Monthly Archives: December 2015

This week, we put together a presentation of our work for our school's metadata research group. They gave a lot of really interesting feedback, which was much appreciated! Some of their ideas were outside of what we'll be able to do, but these ideas were still interesting to think about. For example, they thought it would be worthwhile to track each individual doctor's writing habits. However, because the way the records are deidentified, a doctor's pseudonym will only be consistent within any one patient's narrative. It was nice to get some new feedback on the project and the directions in which we can take it!

This week I got to use R to analyze the CSV file. I ran some descriptive analysia on them, and also wrote some code to produce some graphs. I ran into an issue with how the file was configured however. I am collaborating with a professor from the statistics department to write some code in order to analyze the data by patient, and not by patient visits.
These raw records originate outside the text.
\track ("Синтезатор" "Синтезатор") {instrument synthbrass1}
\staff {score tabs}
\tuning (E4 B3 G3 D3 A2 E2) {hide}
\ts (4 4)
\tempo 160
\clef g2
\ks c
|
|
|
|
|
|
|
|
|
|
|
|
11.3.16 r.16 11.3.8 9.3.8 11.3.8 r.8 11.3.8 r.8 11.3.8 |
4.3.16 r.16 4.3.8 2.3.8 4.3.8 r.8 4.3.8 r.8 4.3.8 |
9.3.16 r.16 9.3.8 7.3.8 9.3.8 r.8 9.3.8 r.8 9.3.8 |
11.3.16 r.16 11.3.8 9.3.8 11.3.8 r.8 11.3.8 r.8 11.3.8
In the meanwhile, I was able to do some comparison of our corpus data to national averages of age and gender.  

The code I was working on is going well, but not complete yet; testing my own code has shown a few inconsistencies, which I've addressed as necessary.
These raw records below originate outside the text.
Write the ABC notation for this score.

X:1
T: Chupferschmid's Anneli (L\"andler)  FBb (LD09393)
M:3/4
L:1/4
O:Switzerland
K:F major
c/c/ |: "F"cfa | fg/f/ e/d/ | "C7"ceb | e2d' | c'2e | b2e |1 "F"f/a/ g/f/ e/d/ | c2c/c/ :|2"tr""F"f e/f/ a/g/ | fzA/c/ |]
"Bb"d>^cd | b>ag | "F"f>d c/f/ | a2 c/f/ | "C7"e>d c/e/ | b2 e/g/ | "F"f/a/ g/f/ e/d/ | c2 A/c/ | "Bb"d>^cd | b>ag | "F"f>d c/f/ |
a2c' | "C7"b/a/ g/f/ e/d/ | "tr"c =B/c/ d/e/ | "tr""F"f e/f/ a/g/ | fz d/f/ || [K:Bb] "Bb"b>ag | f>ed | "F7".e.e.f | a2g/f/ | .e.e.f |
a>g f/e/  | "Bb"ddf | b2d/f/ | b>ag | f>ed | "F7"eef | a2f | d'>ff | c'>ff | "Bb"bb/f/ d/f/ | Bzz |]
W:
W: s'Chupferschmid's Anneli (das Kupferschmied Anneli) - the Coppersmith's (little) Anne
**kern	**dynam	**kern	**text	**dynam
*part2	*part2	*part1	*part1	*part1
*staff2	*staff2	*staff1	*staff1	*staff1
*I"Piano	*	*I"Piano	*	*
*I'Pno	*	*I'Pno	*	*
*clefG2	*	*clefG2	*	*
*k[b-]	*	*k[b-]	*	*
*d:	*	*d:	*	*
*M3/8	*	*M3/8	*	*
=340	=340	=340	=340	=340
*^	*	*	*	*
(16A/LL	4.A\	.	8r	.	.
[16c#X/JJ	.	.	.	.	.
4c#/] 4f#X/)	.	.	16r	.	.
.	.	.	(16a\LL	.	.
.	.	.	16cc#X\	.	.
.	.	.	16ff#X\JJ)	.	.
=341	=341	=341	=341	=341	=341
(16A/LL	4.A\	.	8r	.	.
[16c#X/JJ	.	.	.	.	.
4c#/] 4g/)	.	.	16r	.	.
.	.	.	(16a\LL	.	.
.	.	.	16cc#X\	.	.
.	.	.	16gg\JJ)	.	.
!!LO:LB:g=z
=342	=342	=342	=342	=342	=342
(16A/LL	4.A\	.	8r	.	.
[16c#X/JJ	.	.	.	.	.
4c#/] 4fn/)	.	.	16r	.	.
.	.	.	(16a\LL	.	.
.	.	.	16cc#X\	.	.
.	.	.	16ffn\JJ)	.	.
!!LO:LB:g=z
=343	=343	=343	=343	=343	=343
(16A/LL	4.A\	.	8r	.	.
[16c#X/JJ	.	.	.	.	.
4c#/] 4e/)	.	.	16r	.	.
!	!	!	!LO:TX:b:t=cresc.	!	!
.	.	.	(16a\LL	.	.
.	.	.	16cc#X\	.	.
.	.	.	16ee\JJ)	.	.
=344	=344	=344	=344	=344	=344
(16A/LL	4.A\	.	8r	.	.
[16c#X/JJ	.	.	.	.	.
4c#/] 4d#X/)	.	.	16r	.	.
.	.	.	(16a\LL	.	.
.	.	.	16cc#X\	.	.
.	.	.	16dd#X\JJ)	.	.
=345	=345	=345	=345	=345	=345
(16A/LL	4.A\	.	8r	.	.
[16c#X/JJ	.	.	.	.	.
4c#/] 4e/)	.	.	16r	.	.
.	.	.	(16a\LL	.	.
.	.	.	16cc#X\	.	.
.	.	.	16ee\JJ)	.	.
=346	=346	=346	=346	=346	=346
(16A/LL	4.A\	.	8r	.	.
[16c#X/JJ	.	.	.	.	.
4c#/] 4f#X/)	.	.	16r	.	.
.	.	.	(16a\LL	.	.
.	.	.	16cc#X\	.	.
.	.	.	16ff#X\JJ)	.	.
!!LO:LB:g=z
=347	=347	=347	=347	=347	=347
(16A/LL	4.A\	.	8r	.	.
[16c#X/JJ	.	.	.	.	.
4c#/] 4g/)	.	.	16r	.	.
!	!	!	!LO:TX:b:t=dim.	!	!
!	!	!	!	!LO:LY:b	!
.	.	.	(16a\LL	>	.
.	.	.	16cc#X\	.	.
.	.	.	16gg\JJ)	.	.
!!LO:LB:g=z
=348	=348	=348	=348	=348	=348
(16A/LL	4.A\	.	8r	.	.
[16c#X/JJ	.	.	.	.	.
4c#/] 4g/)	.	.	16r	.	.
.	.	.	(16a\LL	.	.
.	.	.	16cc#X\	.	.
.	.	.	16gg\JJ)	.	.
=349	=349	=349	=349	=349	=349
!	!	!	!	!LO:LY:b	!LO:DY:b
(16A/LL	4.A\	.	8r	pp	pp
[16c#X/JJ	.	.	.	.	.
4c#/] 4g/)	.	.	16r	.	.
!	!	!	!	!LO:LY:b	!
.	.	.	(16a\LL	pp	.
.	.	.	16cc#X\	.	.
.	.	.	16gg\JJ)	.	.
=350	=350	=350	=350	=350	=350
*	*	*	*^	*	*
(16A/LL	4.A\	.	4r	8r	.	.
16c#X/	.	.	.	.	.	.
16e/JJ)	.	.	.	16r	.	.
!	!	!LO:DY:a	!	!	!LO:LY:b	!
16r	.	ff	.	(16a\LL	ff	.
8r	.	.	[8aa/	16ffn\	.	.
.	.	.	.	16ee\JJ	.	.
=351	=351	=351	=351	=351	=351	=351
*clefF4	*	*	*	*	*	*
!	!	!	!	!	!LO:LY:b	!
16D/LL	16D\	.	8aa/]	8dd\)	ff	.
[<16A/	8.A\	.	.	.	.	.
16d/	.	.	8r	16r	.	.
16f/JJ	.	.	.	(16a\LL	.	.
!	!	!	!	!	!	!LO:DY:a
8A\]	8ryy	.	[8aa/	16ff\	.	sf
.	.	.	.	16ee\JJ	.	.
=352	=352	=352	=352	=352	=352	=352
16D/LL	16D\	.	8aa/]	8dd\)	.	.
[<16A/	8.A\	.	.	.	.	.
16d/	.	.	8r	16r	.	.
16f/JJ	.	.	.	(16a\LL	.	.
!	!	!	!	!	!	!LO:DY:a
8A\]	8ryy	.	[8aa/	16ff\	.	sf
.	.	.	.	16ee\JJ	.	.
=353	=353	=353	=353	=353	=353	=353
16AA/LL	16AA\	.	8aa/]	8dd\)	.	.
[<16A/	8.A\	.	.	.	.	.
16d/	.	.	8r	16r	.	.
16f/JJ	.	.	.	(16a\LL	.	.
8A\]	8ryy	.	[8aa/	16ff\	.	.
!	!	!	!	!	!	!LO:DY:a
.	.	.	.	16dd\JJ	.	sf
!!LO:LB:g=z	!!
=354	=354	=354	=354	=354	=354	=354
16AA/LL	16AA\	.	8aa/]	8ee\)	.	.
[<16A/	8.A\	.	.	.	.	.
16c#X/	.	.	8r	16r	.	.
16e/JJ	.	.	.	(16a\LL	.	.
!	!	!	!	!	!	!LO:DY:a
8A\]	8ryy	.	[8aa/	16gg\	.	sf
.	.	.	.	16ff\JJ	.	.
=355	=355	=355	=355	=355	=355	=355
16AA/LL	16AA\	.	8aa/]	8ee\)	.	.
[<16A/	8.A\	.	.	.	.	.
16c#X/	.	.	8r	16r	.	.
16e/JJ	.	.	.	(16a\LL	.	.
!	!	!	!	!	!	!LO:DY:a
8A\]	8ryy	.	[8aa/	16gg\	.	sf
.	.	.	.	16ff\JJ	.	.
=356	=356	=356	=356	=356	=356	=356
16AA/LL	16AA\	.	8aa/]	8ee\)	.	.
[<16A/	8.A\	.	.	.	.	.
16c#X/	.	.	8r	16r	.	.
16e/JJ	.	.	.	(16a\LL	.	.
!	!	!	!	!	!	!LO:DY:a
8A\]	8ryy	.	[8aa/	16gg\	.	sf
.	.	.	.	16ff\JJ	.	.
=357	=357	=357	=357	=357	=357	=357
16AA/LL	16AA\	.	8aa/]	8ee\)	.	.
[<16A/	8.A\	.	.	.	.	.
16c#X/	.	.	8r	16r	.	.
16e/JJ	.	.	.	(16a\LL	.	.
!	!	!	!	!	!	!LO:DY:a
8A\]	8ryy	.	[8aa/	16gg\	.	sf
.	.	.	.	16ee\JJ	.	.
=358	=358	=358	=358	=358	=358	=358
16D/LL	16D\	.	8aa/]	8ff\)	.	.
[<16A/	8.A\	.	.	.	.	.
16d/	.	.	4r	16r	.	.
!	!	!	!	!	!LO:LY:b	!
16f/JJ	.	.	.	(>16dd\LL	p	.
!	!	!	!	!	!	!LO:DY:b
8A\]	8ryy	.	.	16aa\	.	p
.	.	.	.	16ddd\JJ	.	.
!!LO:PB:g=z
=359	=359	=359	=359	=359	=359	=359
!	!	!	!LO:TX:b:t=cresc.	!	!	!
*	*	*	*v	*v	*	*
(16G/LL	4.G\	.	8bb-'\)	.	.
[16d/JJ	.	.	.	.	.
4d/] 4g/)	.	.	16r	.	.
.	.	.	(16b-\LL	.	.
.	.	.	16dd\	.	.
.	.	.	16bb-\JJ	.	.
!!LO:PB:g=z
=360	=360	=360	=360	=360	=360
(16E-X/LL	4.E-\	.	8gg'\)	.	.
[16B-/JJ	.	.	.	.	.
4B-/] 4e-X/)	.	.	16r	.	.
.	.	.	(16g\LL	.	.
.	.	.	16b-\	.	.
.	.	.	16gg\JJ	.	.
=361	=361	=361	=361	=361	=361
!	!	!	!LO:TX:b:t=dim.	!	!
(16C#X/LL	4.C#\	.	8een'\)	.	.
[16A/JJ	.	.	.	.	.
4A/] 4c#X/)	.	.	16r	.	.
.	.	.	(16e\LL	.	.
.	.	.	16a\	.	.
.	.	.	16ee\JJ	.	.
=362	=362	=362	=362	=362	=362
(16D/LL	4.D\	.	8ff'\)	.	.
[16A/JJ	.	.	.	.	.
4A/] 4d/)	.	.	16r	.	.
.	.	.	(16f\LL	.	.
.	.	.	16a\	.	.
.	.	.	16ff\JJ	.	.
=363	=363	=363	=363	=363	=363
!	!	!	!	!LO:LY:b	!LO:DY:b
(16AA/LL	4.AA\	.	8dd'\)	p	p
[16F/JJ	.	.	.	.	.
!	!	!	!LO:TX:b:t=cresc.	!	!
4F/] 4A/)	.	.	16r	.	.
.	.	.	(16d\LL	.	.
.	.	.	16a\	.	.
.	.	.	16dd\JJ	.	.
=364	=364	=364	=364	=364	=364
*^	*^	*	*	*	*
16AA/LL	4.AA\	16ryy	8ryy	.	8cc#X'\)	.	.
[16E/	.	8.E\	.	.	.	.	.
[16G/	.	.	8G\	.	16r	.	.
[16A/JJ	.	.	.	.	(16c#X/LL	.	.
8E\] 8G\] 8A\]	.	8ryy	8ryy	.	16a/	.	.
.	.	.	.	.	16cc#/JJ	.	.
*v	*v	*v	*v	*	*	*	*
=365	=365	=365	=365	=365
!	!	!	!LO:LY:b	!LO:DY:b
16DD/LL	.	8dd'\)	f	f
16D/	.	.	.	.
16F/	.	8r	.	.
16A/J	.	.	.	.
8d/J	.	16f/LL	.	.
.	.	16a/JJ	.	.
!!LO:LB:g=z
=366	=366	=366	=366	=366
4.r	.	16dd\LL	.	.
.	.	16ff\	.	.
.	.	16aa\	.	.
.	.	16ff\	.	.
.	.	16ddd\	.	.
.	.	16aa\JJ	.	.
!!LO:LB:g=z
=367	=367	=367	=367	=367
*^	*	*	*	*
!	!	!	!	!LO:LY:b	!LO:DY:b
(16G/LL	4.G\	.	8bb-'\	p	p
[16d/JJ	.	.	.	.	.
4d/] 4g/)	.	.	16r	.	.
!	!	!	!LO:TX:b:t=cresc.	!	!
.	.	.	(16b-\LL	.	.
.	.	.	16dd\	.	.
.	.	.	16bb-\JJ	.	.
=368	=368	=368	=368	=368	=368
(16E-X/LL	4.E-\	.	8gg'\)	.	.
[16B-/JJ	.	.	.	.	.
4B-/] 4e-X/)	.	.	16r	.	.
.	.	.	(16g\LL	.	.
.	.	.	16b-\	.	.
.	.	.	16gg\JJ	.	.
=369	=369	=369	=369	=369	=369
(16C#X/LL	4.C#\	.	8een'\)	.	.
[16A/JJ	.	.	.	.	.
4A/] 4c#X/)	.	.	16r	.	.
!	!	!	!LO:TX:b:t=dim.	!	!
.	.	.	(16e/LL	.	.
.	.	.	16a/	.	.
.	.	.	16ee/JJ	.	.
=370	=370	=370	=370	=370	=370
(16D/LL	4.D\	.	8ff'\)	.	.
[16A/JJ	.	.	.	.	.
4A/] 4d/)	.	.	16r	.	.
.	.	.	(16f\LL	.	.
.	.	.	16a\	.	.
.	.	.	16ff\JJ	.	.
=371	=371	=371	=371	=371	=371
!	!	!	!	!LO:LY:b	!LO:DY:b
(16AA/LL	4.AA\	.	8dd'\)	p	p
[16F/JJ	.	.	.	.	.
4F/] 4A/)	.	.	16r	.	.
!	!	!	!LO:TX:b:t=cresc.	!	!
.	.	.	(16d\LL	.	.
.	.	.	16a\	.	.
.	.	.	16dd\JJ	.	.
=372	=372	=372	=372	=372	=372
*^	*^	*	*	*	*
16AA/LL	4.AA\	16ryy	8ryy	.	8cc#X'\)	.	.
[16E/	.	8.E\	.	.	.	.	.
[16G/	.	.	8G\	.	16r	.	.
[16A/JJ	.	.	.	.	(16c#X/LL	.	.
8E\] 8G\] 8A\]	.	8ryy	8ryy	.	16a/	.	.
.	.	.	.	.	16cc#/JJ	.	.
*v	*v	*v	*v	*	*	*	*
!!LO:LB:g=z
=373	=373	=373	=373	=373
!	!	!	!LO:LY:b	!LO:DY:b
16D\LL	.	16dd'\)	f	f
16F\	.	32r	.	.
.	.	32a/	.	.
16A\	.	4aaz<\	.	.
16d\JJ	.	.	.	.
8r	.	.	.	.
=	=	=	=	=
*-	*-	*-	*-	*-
This past week, on Dec. 8, we presented an overview of our project to a small research group here at Simmons, and a lot of the questions that were asked were helpful, particularly with respect to areas of inquiry we haven't considered explicitly. (Some were out of the scope of the project, but still good to keep in mind.)

I've been working on finding discrepancies in diabetes mentions in the clinical narratives, and additionally Rebecca has been working to address discrepancies in patients' smoking history. Before the end of the semester, our goal is to report some preliminary findings with regard to discrepancies in clinical narratives.

In the past couple of weeks, I've attempted to combine all of the Python classes I've written in order to extract data from XML files, store them in Patient objects, and assess discrepancies in the clinical narratives.

My part of discrepancy-seeking is attempting to identify places in the records where mentions of diabetes are inconsistent or lacking; in spite of the fact that all of the records in the corpus were selected based on patients' diabetes status, many of the clinical narratives do not mention whether or not the patient has diabetes.

The first step will be to gather statistics regarding whether or not a given patient has any explicit reference to diabetes, including via medication mentions, physical state, etc.

After having Thanksgiving break, we decided to lay out our game plan for the rest of the semester. I will continue looking into discrepancies between medical records. Specifically, I'm looking into patients' smoking statuses. It's common for one record to say a patient has never smoked and for the next to say that they only quit within the last year, for example. I think this will be a very interesting area to analyze, because smoking status is such an important aspect of one's health history.